Type I CALRdel52 mutations differentially activate the IRE1α/XBP1 pathway of the unfolded protein response (UPR). A, Left, structural comparison of wild-type (top) and mutant (bottom) calreticulin (CALR). CALR contains three distinct domains: the N-domain and P-domain are responsible for the chaperone function of the protein, although the P domain also contains one high-affinity Ca2+ binding site; the C-terminal domain binds Ca2+ with a series of acidic amino acids (denoted by blue circles), and terminates at an ER retention signal (KDEL). SP, ER signal peptide. CALR mutations occur in the C-terminal Ca2+ binding domain, and produce an identical 36 amino acid mutant C-terminal tail (red shaded region). The mutant C-terminus is characterized by the replacement of the acidic Ca2+ binding residues with positively charged residues (denoted by red circles), and loss of the KDEL sequence. SP, ER signal peptide. Right, schematic depicting C-terminal amino acid sequence of CALRwt versus type I CALRdel52 and type II CALRins5. CALRins5 retains many of the Ca2+ binding residues present in the wild-type protein, which are lost in the del52-mutant protein (highlighted in blue). 36 amino acid mutant C-terminal tail shared between all CALR-mutant proteins is depicted in red.

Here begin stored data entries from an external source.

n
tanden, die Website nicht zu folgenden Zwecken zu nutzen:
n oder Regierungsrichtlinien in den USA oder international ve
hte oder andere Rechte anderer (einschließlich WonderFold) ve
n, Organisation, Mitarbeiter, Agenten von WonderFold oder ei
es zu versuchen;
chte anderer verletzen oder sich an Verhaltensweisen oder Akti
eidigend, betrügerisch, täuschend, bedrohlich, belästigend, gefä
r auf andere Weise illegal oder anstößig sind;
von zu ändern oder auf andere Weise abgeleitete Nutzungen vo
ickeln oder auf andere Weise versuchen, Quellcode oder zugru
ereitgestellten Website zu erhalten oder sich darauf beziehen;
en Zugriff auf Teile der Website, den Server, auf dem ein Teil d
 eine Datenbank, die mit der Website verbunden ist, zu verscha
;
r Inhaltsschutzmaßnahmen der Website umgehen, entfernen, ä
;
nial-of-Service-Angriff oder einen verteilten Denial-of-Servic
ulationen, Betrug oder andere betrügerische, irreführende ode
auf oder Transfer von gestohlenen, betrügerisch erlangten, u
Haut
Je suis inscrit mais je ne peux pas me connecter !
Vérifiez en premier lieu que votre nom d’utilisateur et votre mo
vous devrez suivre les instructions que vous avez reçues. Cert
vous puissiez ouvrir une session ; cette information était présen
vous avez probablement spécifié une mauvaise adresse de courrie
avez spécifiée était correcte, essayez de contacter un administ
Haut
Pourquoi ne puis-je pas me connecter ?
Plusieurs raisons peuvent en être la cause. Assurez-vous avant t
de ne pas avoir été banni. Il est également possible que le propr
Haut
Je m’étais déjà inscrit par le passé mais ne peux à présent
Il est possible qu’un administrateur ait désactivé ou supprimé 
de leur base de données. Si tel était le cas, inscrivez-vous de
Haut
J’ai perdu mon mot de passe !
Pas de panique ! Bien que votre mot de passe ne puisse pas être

B, Left, schematic depicting workflow for RNA-sequencing (RNA-seq) experiment in Ba/F3-MPL cells expressing CALR variants in MSCV-IRES-GFP (MIG) backbone. Right, GSEA plots for IRE1α-mediated UPR in Ba/F3-MPL-CALRdel52 cells versus Ba/F3-MPL-CALRwt cells (top) and Ba/F3-MPL-CALRins5 cells (bottom). C, Top, XBP1 splicing assay performed in Ba/F3-MPL cells and MPN patient cells. Top band shows the spliced form of XBP1 (s), bottom bands show the Pst1-digested unspliced form of XBP1 (us). Bottom, quantification of spliced XBP1 band. D, Western blot analysis for phospho-IRE1α, total IRE1α, and spliced XBP1 (XBP1s) in Ba/F3-MPL and UT-7-MPL cells expressing CALR variants. β-Actin was used as a loading control. E, Western blot analysis for XBP1s in CALR-expressing Ba/F3-MPL nuclear and cytosolic extracts. LSD1 was used as a nuclear marker and MEK was used as a cytosolic marker. F, qPCR for XBP1 targets DNAJB9, ADAM10, and SERP1 in UT-7-MPL cells. Each bar represents the average of three replicates. Error bars, SD. Significance was determined by two-tailed Student t test (*, P < 0.05; **, P < 0.01; ***, P < 0.001).